▶ Your assignment
Extract the full listing below word for word, leaving out the pictures.

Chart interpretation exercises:
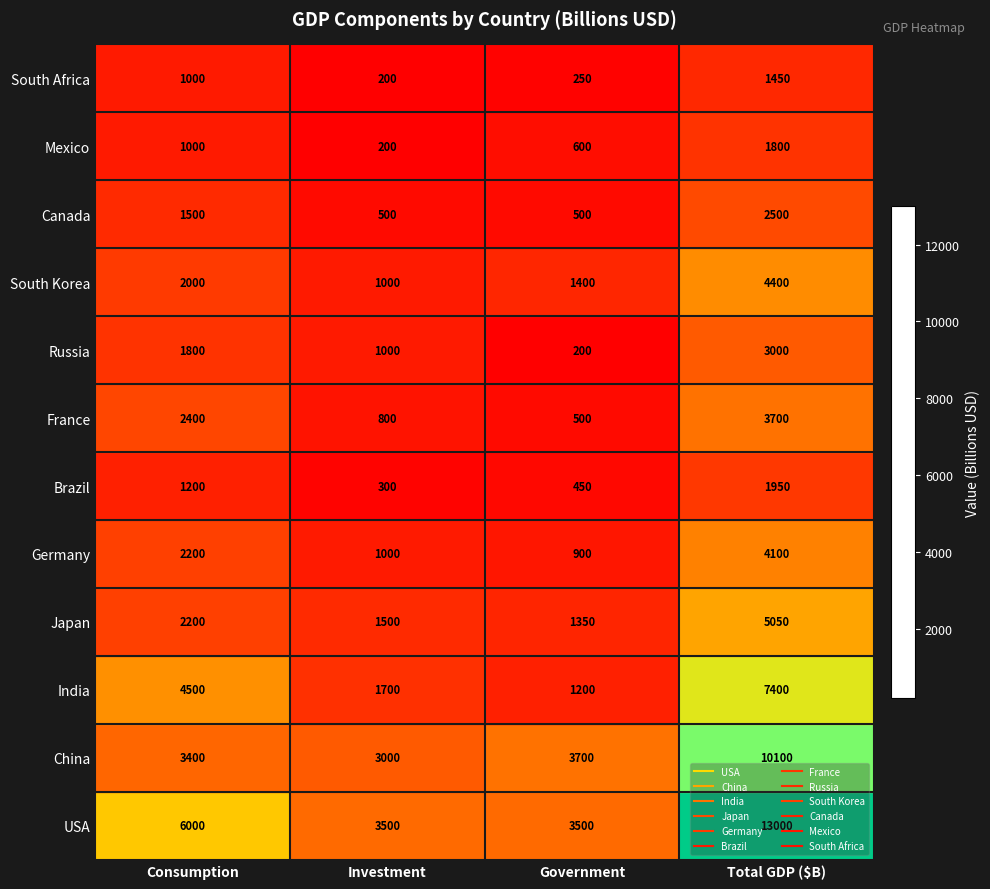

What is the sum of all China values?

20200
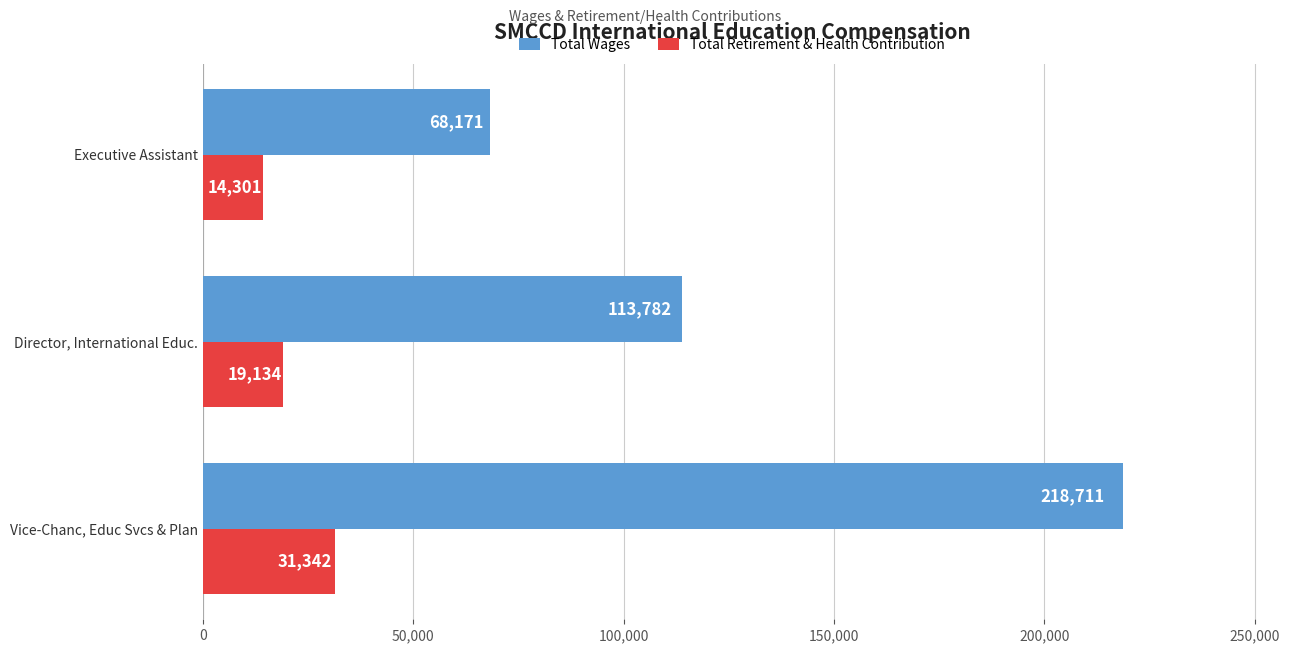

What value does the Total Wages series have at Director, International Educ.?

113782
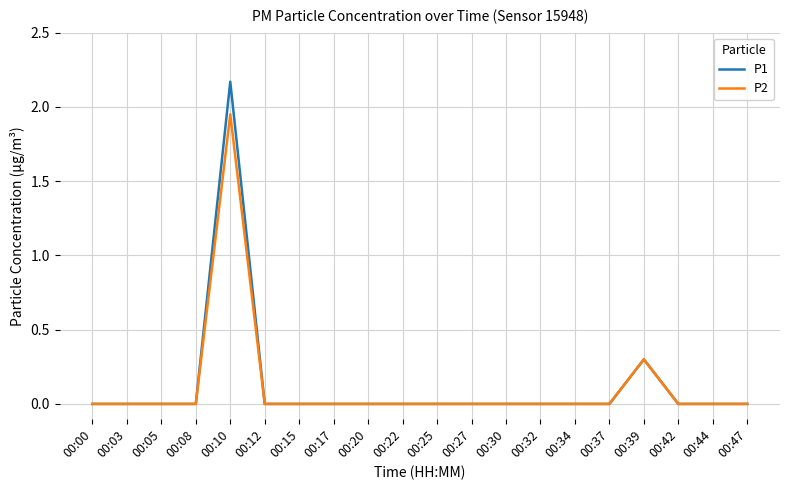

What are all the series names shown in the legend?

P1, P2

▶ Solution to the problem
What is the sum of all China values?

20200

What value does the Total Wages series have at Director, International Educ.?

113782

What are all the series names shown in the legend?

P1, P2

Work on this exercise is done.